Nachteile von Knock-out-Zertifikaten
- Der Totalverlust ist möglich und wird ab und an, wenn man regelmäßig damit traded, eintreten.
- Es gibt ein Emittentenrisiko – sollte der Emittent pleite gehen, hat das Zertifikat keinen Wert mehr
- Knock-out-Zertifikate verlangen ein gewisses Börsenverständnis, gute Marktkenntnisse und die Bereitschaft sich kontinuierlich zu informieren
Wie sieht also nun meine Anlagestrategie im Bezug auf die Knockouts aus?
- Ich lege nur einen ganz kleinen Teil meines Kapitals in Knockouts an – weniger als 3%.
- Ich nehme immer kleine Hebel – selbst wenn ich mir der antizipierten Entwicklung des Basiswertes sehr sicher bin – man weiß es eben nie sicher.
- Ich nehme meistens Knockouts mit Basiswerten, die ich selbst besitze, denn diese kenne ich gut und beobachte ich schon länger und kontinuierlich.
- Ich diszipliniere mich zu striktem Nicht-Zocken, denn wie immer an den Märkten, Emotionalität ist riskant und führt zu nicht durchdachten Entscheidungen.
- Oftmals kaufe ich mehrere Hebel auf den selben Basiswert – damit habe ich größere Spielräume, weniger Risiko und höhere Gewinnchancen.
- Ich halte mich an Regel 1 auch wenn ich gerade viele Erfolge mit den Zertifikaten hatte, denn die Anlage darin fällt unter die “hochriskanten Anlagen”.

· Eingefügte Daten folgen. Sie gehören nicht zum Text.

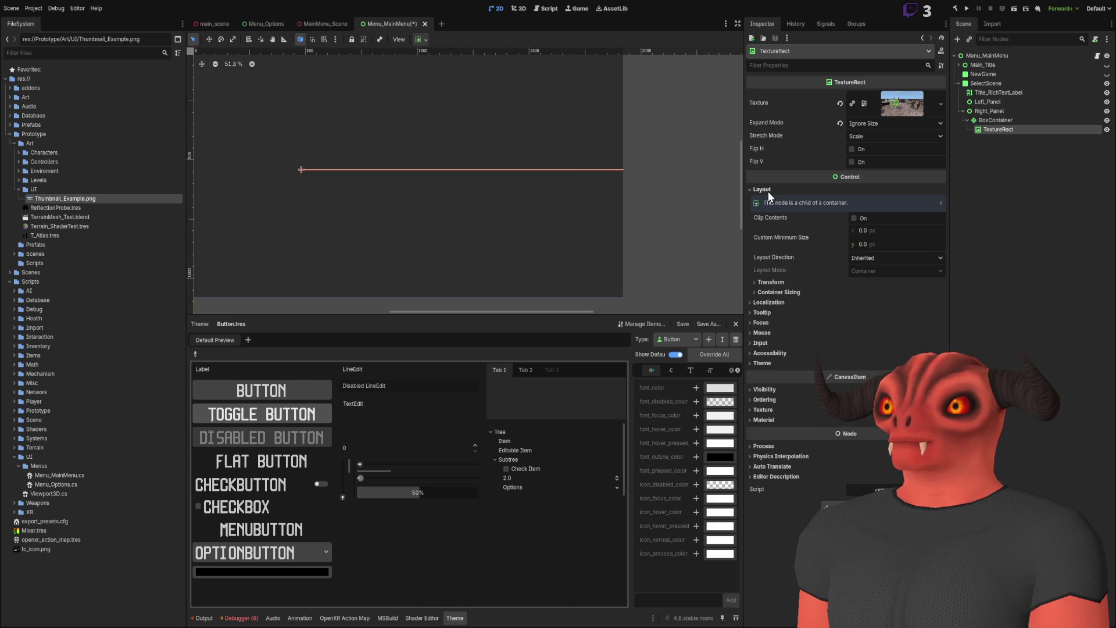
{"action": "left_click", "coordinate": [776, 282]}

Ich hoffe Euch damit einen kleinen Einblick in das Thema Knockout-Zertifikate gegeben zu haben und natürlich dass dieser hilfreich für Euch ist. Zu guter Letzt sei nochmals gesagt: Hier handelt es sich nicht um eine Anlageempfehlung! Ich erzähle von meinen Erfahrungen und Strategien. Was ihr mit Eurem Geld macht und wie Ihr es einsetzt obliegt komplett Eurer Entscheidungskraft und Vernunft! Zertifikathandel kann zum Totalverlust führen – also handelt nur damit, wenn ihr Euch dessen bewusst seid.